What is Google Santa?

What is Google Santa?

Google Santa is an open-source project from Google's Macintosh Operations Team. It is a binary whitelisting / blacklisting system for macOS and can be used to analyze what applications run across your fleet and control them by blocking their use entirely.

Santa can be configured to prevent users from using malicious, high risk, or prohibited applications.

What are some Google Santa options in Fleetsmith?

Some available Google Santa options are:

• Blacklist binary file hashes
• Blacklist certificate hashes
• Blacklist file paths
• Blacklist file path regex
• File changes regex
• Page Zero protection

Blacklisted binary file hashes
Enter a CSV list containing SHA256 binary hashes. This is the most granular rule and will blacklist individual binaries. Note that even a small change in a binary will alter the SHA256 hash, invalidating the rule. 

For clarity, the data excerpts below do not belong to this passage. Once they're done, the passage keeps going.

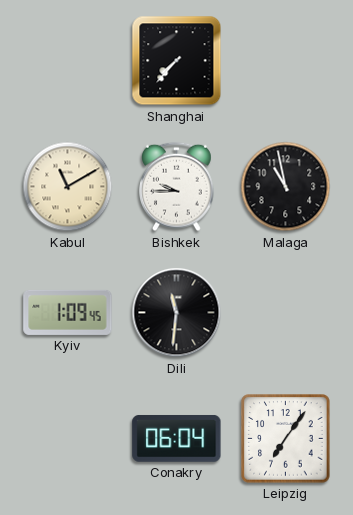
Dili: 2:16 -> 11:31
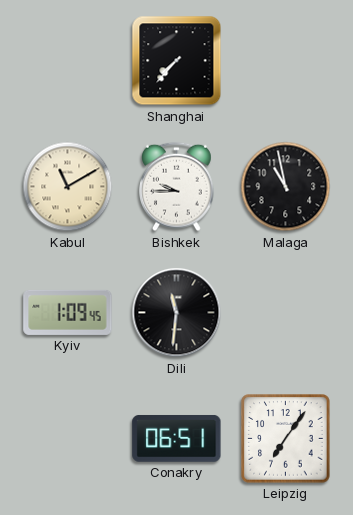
Conakry: 06:04 -> 06:51
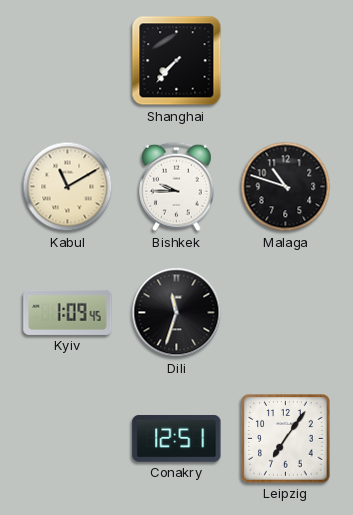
Malaga: 10:58 -> 10:48
Dili: 11:31 -> 11:33
Conakry: 06:51 -> 12:51
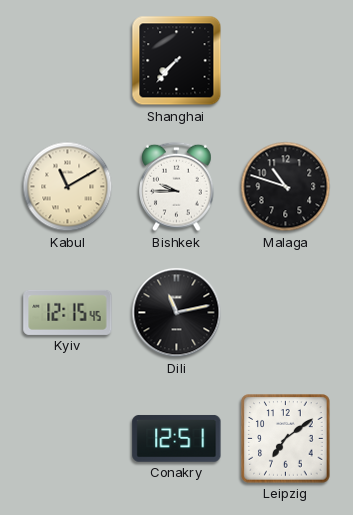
Kyiv: 1:09 -> 12:15
Dili: 11:33 -> 11:13
Leipzig: 7:06 -> 7:09
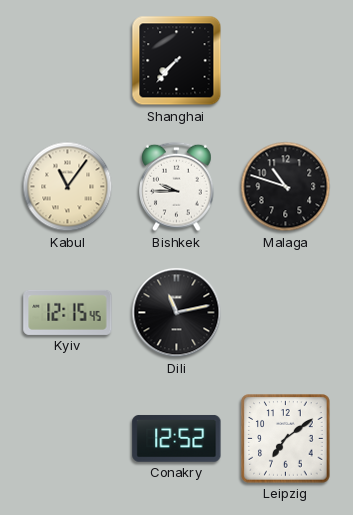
Kabul: 11:10 -> 11:06
Conakry: 12:51 -> 12:52
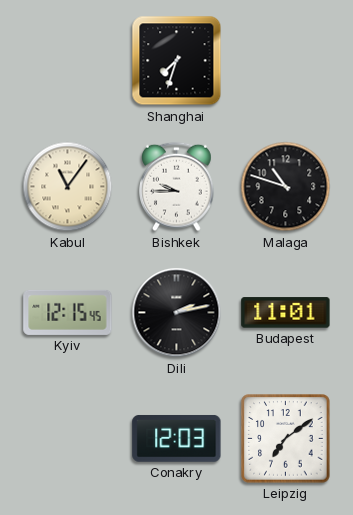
Shanghai: 7:37 -> 7:33
Dili: 11:13 -> 2:13
Budapest: none -> 11:01
Conakry: 12:52 -> 12:03
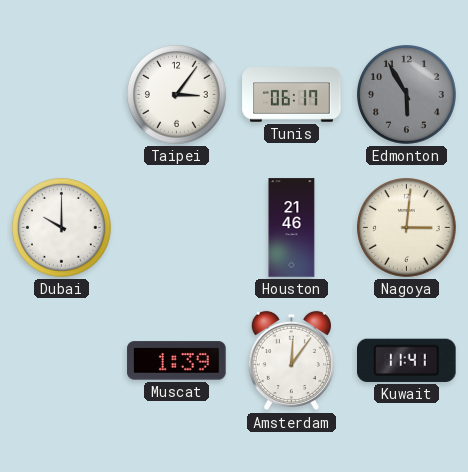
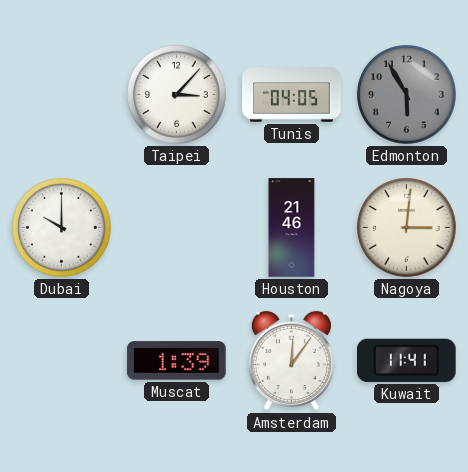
Taipei: 3:06 -> 3:07
Tunis: 06:17 -> 04:05
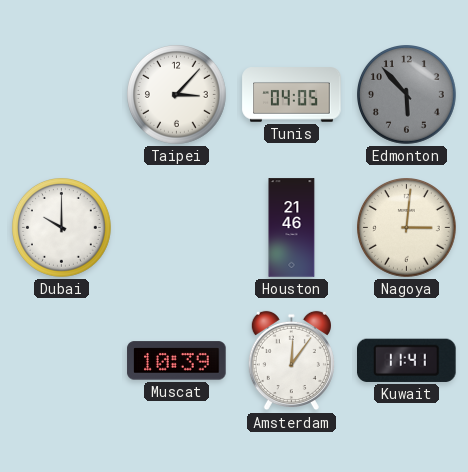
Edmonton: 5:55 -> 5:53
Muscat: 1:39 -> 10:39
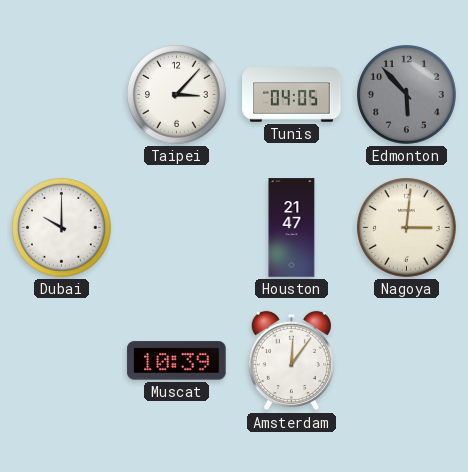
Houston: 21:46 -> 21:47
Kuwait: 11:41 -> none
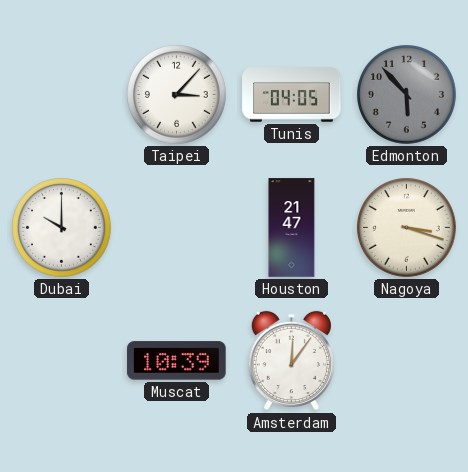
Nagoya: 3:01 -> 3:18
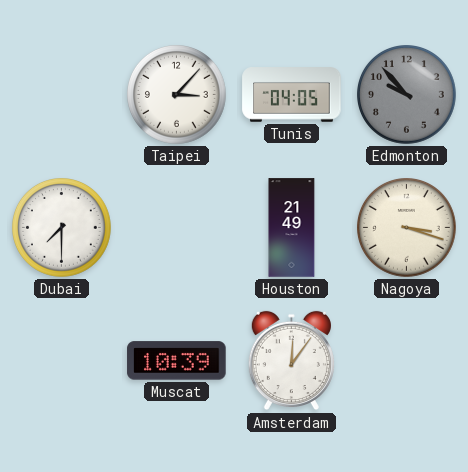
Edmonton: 5:53 -> 9:53
Dubai: 10:00 -> 7:30
Houston: 21:47 -> 21:49
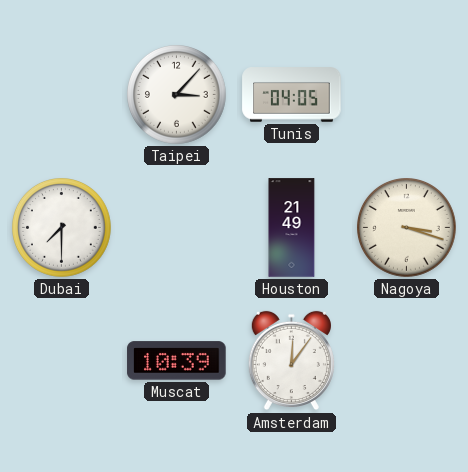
Edmonton: 9:53 -> none
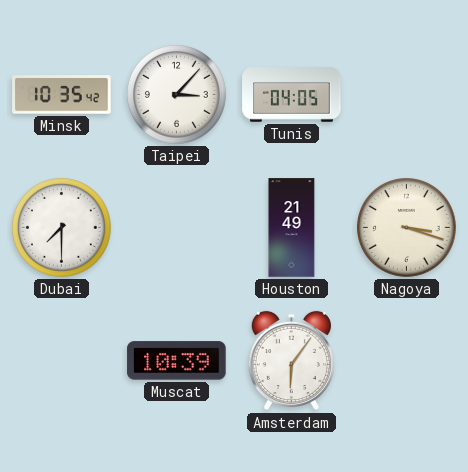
Minsk: none -> 10:35
Amsterdam: 12:06 -> 6:06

Blacklisted certificate hashes
Enter a CSV list containing SHA256 binary hashes of leaf (signing) certificates. This is a powerful rule type that has a much broader reach than an individual binary rule, allowing you to blacklist all apps signed by a particular code signing certificate.

Blacklisted file paths
Enter a CSV list containing binary or app bundle file paths. This will blacklist the SHA256 hash of a binary or app bundle currently located at each path. 

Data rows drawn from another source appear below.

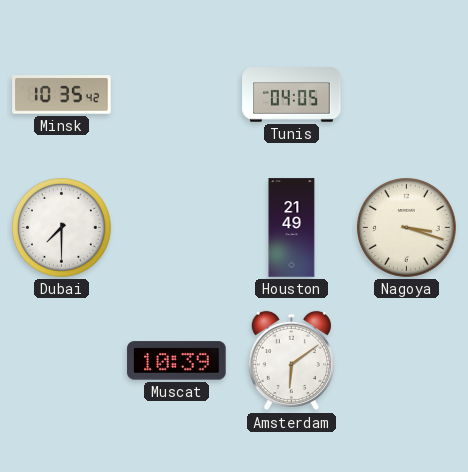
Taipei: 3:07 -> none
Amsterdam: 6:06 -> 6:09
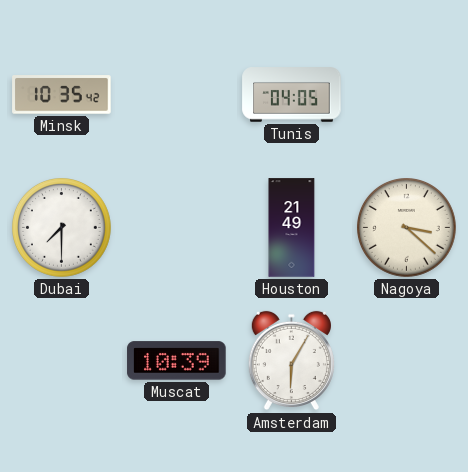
Nagoya: 3:18 -> 3:22
Amsterdam: 6:09 -> 6:05
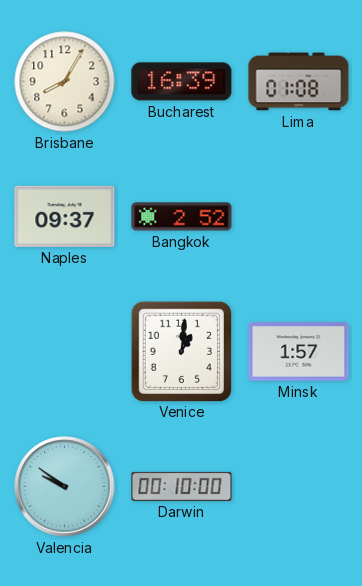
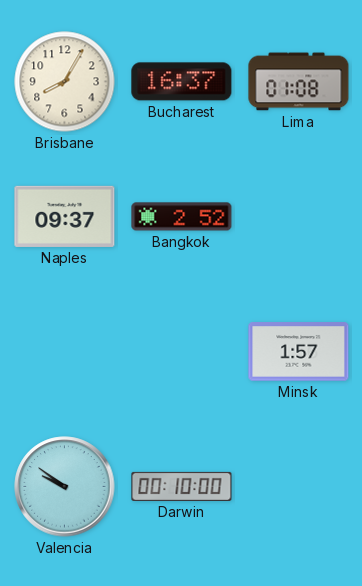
Bucharest: 16:39 -> 16:37
Venice: 1:01 -> none
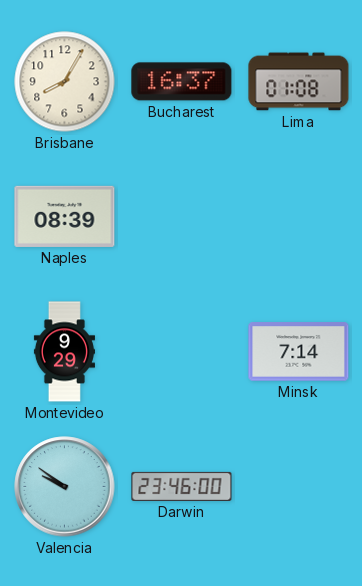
Naples: 09:37 -> 08:39
Bangkok: 2:52 -> none
Montevideo: none -> 9:29
Minsk: 1:57 -> 7:14
Darwin: 00:10 -> 23:46
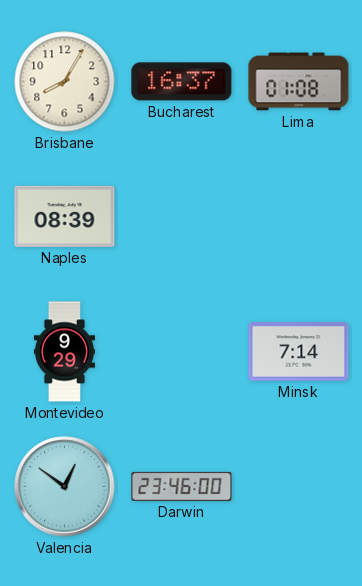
Valencia: 9:51 -> 12:51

Blacklisted file path regex
Enter an ICU format regular expression (regex) to create a blacklist scope, blocking all binaries located within a matching file system path or subdirectory.

File changes regex
Enter an ICU format regular expression (regex) to include logs of file changes at matching file system paths. By default, all executions and disk mounts are automatically logged in Santa. Use this regex to also include the file operations of specific paths.

Page Zero protection
Choose whether or not 32-bit binaries without a _PAGEZERO segment are blocked, preventing the execution of binaries which are highly vulnerable to code injection.